Figure 4a, b shows the variation of accuracy with epochs for Model1 and Model2, respectively. Both the proposed models achieve an accuracy better than 65% on FER-2013 dataset. This accuracy is at par with the human accuracy achieved on this dataset as mentioned by Goodfellow et al. [1].

Table 4 shows the comparison of proposed models with VGG19. It is visible that the proposed models have very less number of training parameters as compared with VGG19. Further, Table 5 shows the comparison of proposed models with state-of-the-art models which use regular convolution layers for FER-2013 dataset. The proposed models achieve high accuracy on FER-2013 dataset while maintaining a low model complexity by keeping the number of training parameters low. In particular, proposed Model2 has the least number of training parameters among all other models and is still able to achieve human-like accuracy (65%) on the FER-2013 dataset, making it the best suited model for the dataset.
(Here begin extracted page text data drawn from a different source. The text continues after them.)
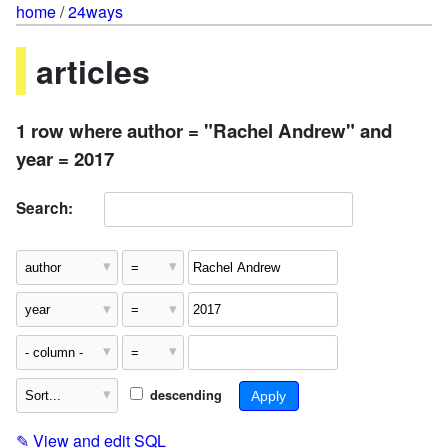
home
/
24ways
articles
1 row where author = "Rachel Andrew" and
year = 2017
Search:
descending
✎
View and edit SQL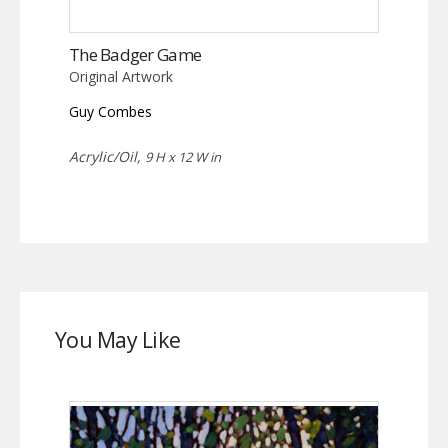
The Badger Game
Original Artwork
Guy Combes
Acrylic/Oil,
9 H x 12 W in
You May Like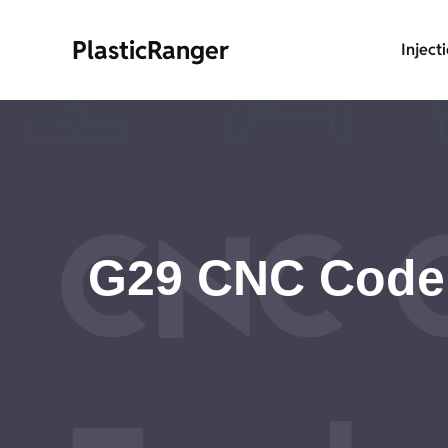
Skip
to
PlasticRanger
Inject
content
G29 CNC Code:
It can also be noted that Model1 and Model2 have architectural differences (see Tables 23). Model1 is uniform and has the same value for kernel size and number of filters across all layers. Model2 is non-uniform and has variation in the number of filters across depth. Model1 is especially suitable for hardware implementation due to its uniform architecture.

Proposed models are unique in their architectures. Compared with any other model proposed for FER-2013 dataset, the proposed models:-

  • Do not use dropout.

  • Do not have fully connected layers.

  • Use same kernel size 8 throughout the network.

  • Have a unique architecture which is derived as a result of the study on the constituent layer.

6 Conclusions

In this paper, we have presented two novel CNN architectures based on the study of FER-2013 dataset. These architectures are not only simple but also unique in terms of the selection of hyper-parameters across network layers. Also, by our study, we have shown that kernel size and the number of filters have a significant impact on the accuracy of the network. This study can be further extended to systematize CNN model design by developing a relationship between these parameters and accuracy of the network.